Stoichiometric cyclopropanation reactions with A) 18, B) 20, and C) 19. Yields and dr values were determined by ¹H NMR integration.

We reasoned that (^i-PrNDI)Ni₂(CHSiMe₃) (19) was unlikely to be an intermediate in the catalytic cyclopropanation, because it is only generated from the diazoalkane precursor 18 at elevated temperatures. The catalytic cyclopropanation, by contrast, reaches full conversion within hours at room temperature. As further evidence that 19 is not a catalytic intermediate, it does not react stoichiometrically with diene 21 even after heating at 80°C for 12 h (Figure 5c). (^i-PrNDI)Ni₂(CHSiMe₃) (19) is also not competent as a catalyst for the reaction between 3 and 2 (Table 1, entry 3). Interestingly, when 19 was treated with a less hindered diene (22), there was still no formation of cyclopropanated products, but the [4+1]-cycloaddition product 16 was obtained in 20% yield. Notably, there are no detectable [4+1]-cycloaddition products formed in any of the catalytic reactions shown in Figure 3.

DFT Models for the Ni₂-Catalyzed Cyclopropanation

The experimental results described above indicate that there is a viable cyclopropanation mechanism that proceeds from the diazoalkane and does not involve the formation of a Ni₂ carbene complex. To identify such a mechanism, DFT calculations were carried out with the constraint that any reasonable model would need to rationalize the unusual regioselectivity observed in the reaction. First, the diazoalkane and diene adducts were calculated at the BP86/6–311G(d,p) level of theory (Figure 6). The optimized structures (S1 and S2) were found to closely reproduce the structures observed experimentally by XRD (18 and 20). Additionally, the calculations accurately determined an S = 1 ground state for the diazoalkane complex and an S = 0 ground state for the diene complex.

Figure 6.

Calculated reaction pathway for the (^i-PrNDI)Ni₂ catalyzed cyclopropanation to form 8 (BP86/6–311 g(d,p) level of DFT). Relative free energies are shown in kcalmol⁻¹. Unless otherwise indicated, all structures correspond to S = 0 spin states. S7, S8, and S8′ were modelled as open-shell singlets with a C-centered α-TMS radical and the other unpaired electron delocalized in the NDI π-system. Transition states leading to the alternative regioisomer and diastereomer are shown.

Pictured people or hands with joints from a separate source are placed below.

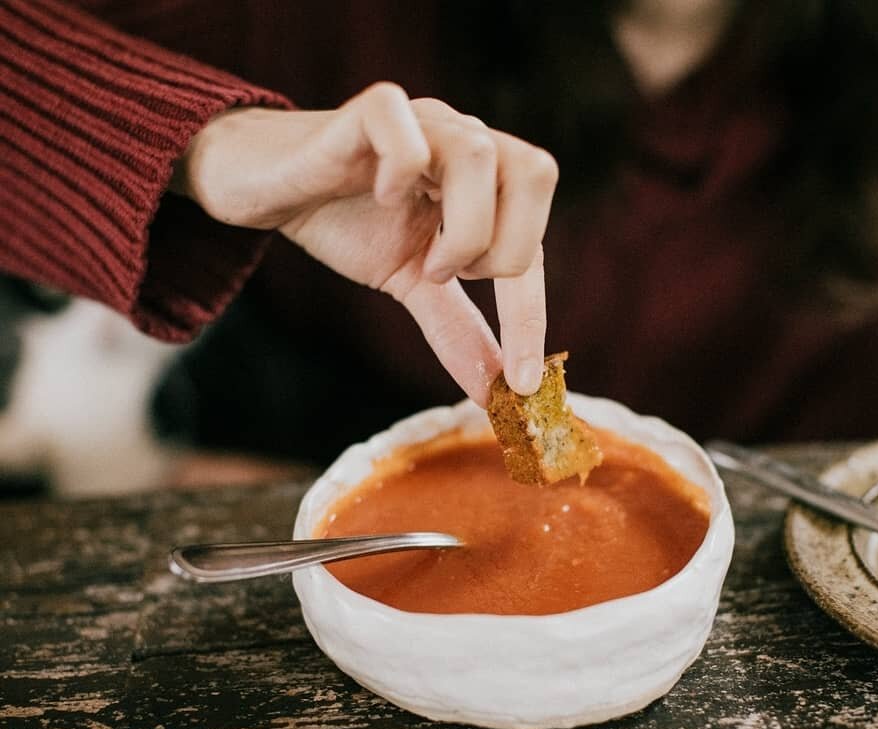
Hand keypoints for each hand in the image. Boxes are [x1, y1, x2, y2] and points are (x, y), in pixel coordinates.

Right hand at [171, 83, 557, 402]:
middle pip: (537, 171)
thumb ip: (456, 329)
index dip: (530, 316)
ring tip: (425, 260)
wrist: (263, 183)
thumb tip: (495, 393)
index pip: (535, 240)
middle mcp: (462, 140)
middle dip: (506, 250)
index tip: (520, 383)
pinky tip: (380, 197)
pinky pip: (403, 123)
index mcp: (486, 181)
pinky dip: (401, 170)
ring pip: (478, 151)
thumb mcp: (411, 284)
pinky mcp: (366, 109)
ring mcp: (419, 120)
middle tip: (453, 279)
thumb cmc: (346, 220)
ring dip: (463, 226)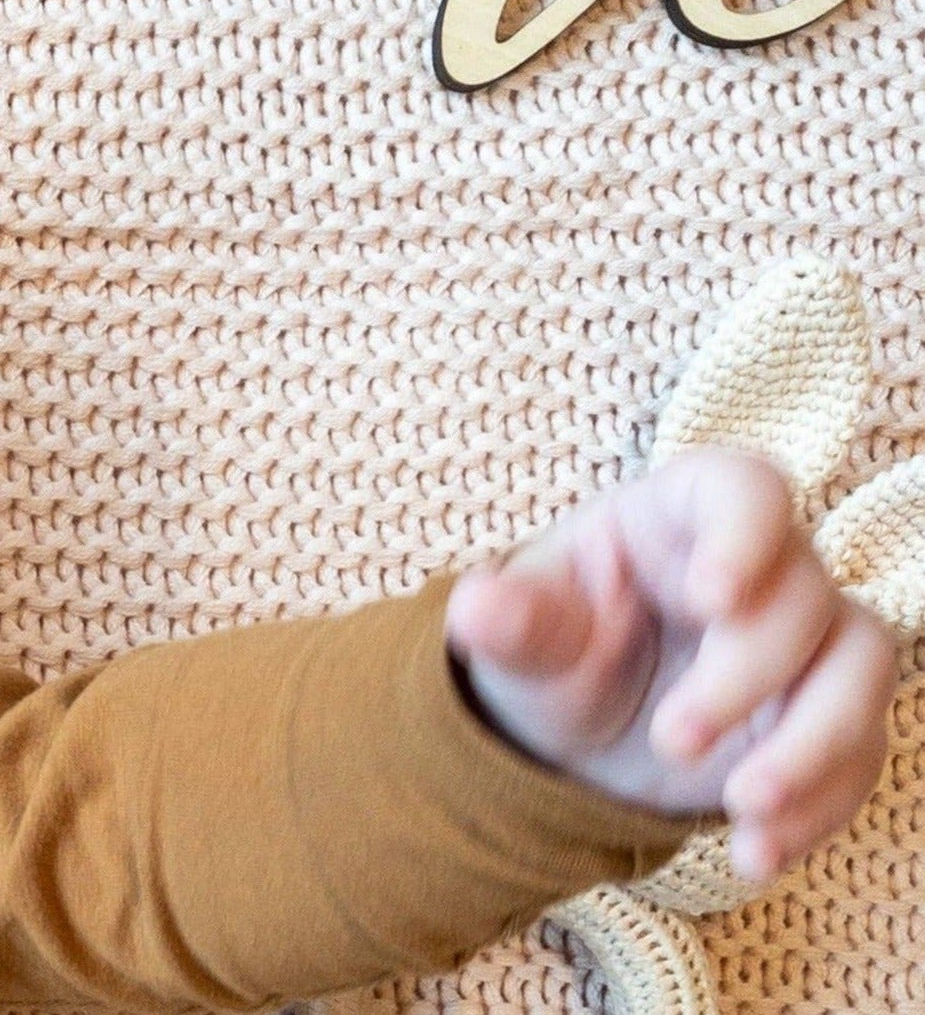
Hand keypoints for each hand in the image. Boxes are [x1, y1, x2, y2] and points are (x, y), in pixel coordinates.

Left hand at [444, 448, 899, 884]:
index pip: (743, 488)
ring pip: (859, 666)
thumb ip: (512, 620)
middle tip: (670, 738)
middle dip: (744, 677)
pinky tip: (756, 850)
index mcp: (676, 517)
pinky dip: (817, 807)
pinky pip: (860, 754)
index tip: (713, 599)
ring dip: (813, 745)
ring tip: (741, 806)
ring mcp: (804, 643)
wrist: (575, 733)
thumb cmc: (552, 649)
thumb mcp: (522, 636)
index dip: (745, 534)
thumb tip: (477, 609)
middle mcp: (758, 568)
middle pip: (803, 597)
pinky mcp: (826, 717)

A (NDI)Ni₂ complex containing both the diazoalkane and the diene bound to the active site was located (S3). The diazoalkane lies in the (NDI)Ni₂ plane and maintains its μ-η²:η¹ coordination mode. The diene binds in an η²-fashion through the less hindered double bond. The Ni-Ni distance is significantly elongated to 3.103 Å, suggesting the absence of a direct metal-to-metal covalent bond. The 1-position of the diene is located in close proximity to the diazoalkane carbon, and a transition state (S4) for the coupling could be successfully optimized with an activation barrier of +16.3 kcalmol⁻¹.^[17] The resulting metallacycle (S5) is nearly isoenergetic with S3.

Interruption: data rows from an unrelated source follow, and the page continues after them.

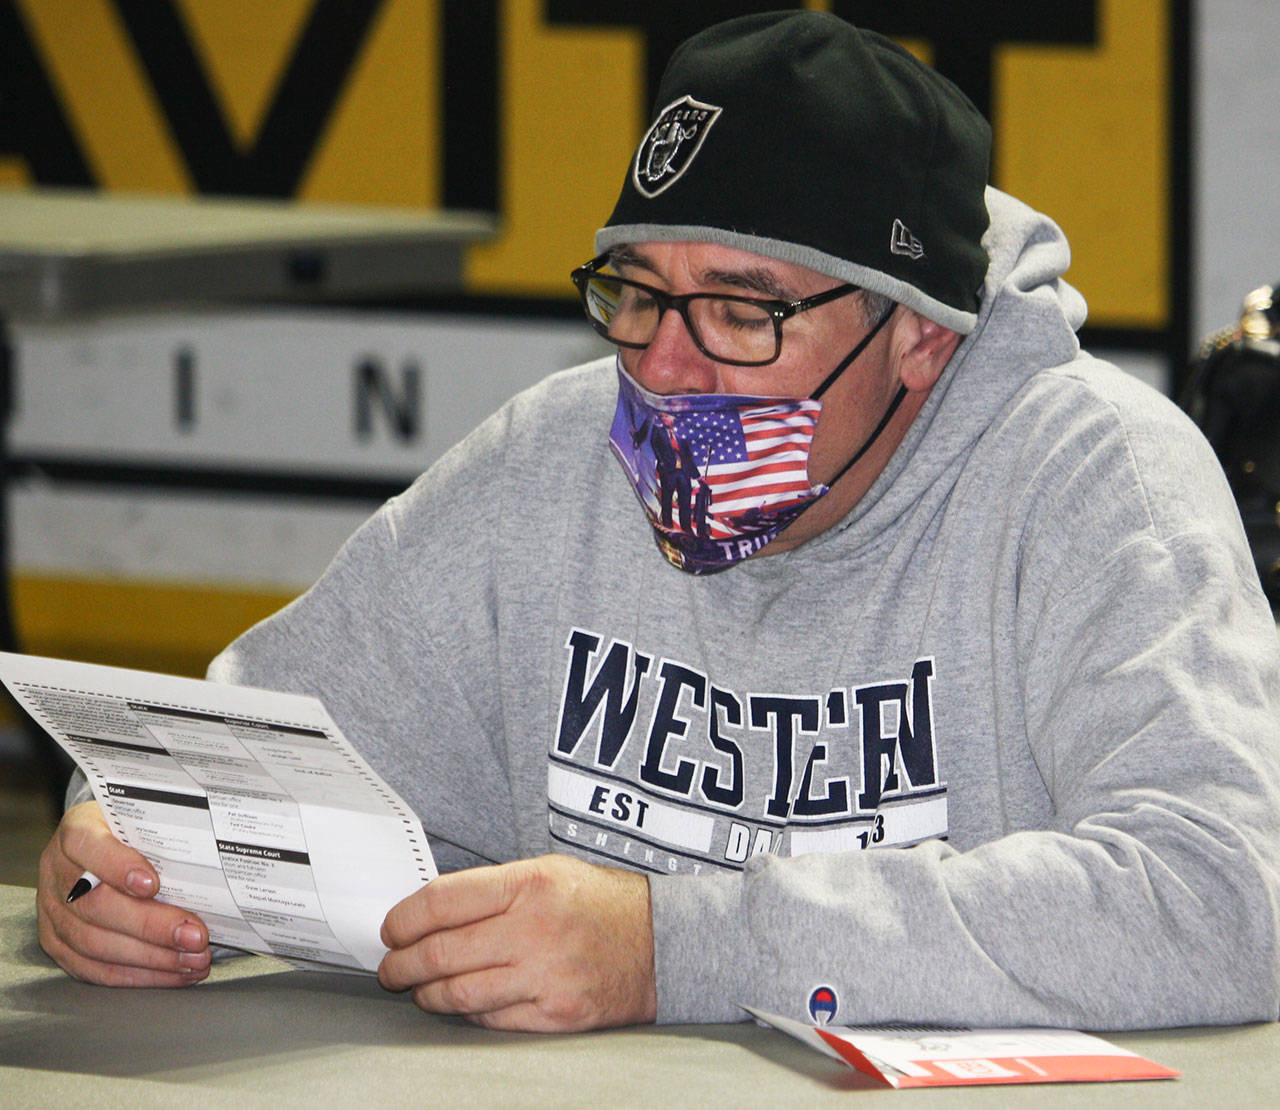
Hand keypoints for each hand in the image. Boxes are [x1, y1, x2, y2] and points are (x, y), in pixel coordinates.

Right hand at [36, 800, 210, 986]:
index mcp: (76, 832)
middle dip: (151, 926)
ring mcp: (52, 912)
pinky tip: (174, 973)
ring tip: (193, 959)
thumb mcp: (141, 815)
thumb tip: (211, 843)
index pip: (89, 846)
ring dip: (151, 957)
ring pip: (95, 943)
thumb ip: (163, 829)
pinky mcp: (57, 943)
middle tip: (195, 936)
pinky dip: (139, 975)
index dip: (118, 867)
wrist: (98, 842)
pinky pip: (95, 968)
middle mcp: (58, 873)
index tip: (153, 884)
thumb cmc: (130, 829)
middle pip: (96, 905)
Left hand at [378, 854, 656, 1031]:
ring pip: (459, 994)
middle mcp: (535, 929)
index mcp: (529, 884)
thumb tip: (428, 912)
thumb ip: (492, 889)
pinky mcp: (557, 1015)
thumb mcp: (548, 871)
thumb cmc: (598, 903)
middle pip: (441, 953)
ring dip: (426, 995)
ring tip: (418, 989)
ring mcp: (547, 976)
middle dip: (402, 964)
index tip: (391, 930)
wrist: (662, 943)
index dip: (404, 919)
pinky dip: (467, 1013)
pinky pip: (491, 1020)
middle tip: (391, 967)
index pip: (442, 902)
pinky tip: (461, 1003)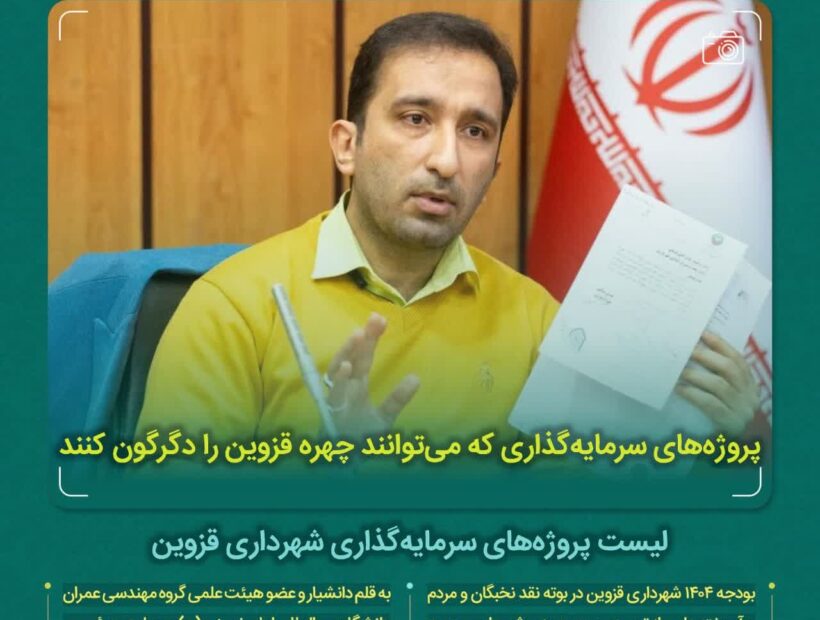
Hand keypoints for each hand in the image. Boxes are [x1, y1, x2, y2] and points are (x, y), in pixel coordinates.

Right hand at [325, 313, 419, 437]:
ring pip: (337, 372)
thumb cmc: (359, 438)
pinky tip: (347, 368)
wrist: (345, 465)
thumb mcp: (384, 417)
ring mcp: (337, 402)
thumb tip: (416, 377)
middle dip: (360, 339)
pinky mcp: (333, 416)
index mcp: (355, 387)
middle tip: (375, 318)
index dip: (370, 338)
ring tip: (358, 335)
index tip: (380, 317)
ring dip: (346, 353)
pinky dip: (340, 383)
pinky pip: (335, 397)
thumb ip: (397, 399)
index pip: (363, 357)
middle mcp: (344, 390)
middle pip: (351, 359)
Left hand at [675, 331, 759, 435]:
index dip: (720, 345)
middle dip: (707, 356)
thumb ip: (717, 377)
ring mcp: (742, 410)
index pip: (737, 359)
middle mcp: (749, 395)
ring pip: (719, 385)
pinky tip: (680, 389)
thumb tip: (693, 353)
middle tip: (687, 350)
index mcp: (750, 384)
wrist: (735, 450)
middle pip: (730, 369)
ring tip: (679, 371)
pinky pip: (711, 405)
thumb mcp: (727, 395)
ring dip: (696, 375)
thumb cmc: (725, 416)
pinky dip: (694, 395)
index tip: (702, 333)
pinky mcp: (730, 423)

From here, we explored several possible concerted pathways for cyclopropanation where CC bond-formation occurs in concert with N₂ expulsion. While several such transition states could be located, they were all found to be prohibitively high in energy. Instead, an energetically viable stepwise mechanism was identified. Homolytic cleavage of the C–N bond (S6) has a calculated activation barrier of +18.0 kcal mol⁻¹. The resulting diradical intermediate (S7) was modeled as an open-shell singlet with a C-centered a-TMS radical. The other unpaired electron (anti-parallel spin) is delocalized in the π-system of the NDI ligand. The triplet spin state for S7 was also considered and found to be 0.6 kcalmol⁻¹ lower in energy. Given this small energy difference, any barrier to spin flipping would likely make the open-shell singlet pathway more favorable. From S7, the final cyclopropane product is generated from a low-barrier attack of the C-centered radical on the Ni-bound allyl ligand (+1.0 kcalmol⁻¹).

In the calculated reaction pathway, the initial coupling step (S4) is reversible, and the N₂ expulsion step (S6) is rate-determining and irreversible. Therefore, the regioselectivity of the cyclopropanation is determined by the relative energies of the S6 transition states. Gratifyingly, the transition state leading to the alternative regioisomer (S6′) is 5.9 kcalmol⁻¹ higher in energy. In S6′, the metallacycle is rotated in order to alleviate an unfavorable steric interaction between the benzyl group and an i-Pr substituent of the catalyst (Figure 6).

Because C–N bond cleavage in S6 forms of a planar radical intermediate, the diastereoselectivity of the cyclopropanation is not determined in this step but rather in the later recombination step S8. From S7, single bond rotation would allow for the C–C bond formation to occur on either face of the radical. The transition state leading to the alternative diastereomer was calculated to be 1.1 kcalmol⁻¹ higher in energy, which is consistent with the dr determined experimentally for this substrate combination (6:1 dr; ΔΔG*=+1.1 kcalmol⁻¹).

Conclusion

In summary, (NDI)Ni₂ catalysts promote cyclopropanation reactions of 1,3-dienes using (Me₃Si)CHN₂. Mechanistic studies rule out (NDI)Ni₂(CHSiMe₃) (19) as a catalytic intermediate. Complex 19 is only generated from the diazoalkane adduct 18 when heated for an extended period of time at 60°C. By contrast, the catalytic cyclopropanation reaches full conversion within hours at room temperature. Furthermore, isolated 19 does not react stoichiometrically with dienes nor does it function as a cyclopropanation catalyst.

An alternative mechanism was identified using DFT models. An initial coupling of the bound diazoalkane and the 1,3-diene forms a metallacyclic intermediate. Homolytic C–N bond cleavage expels N₂ and generates a diradical intermediate that undergoes rapid recombination to form the cyclopropane product. Notably, this calculated pathway reproduces the experimentally observed regioselectivity and diastereoselectivity of the reaction. It also provides a rationale for the observation that monoalkenes, unlike 1,3-dienes, do not undergo cyclopropanation. Together, these results show that diazoalkanes can participate in catalytic cyclopropanation reactions without the generation of a metal carbene intermediate. The unusual selectivity properties of the Ni₂ catalyzed reaction arise from avoiding a direct [2+1]-cycloaddition of a M=CR₂ and an alkene, the most common mechanism proposed for other classes of catalysts.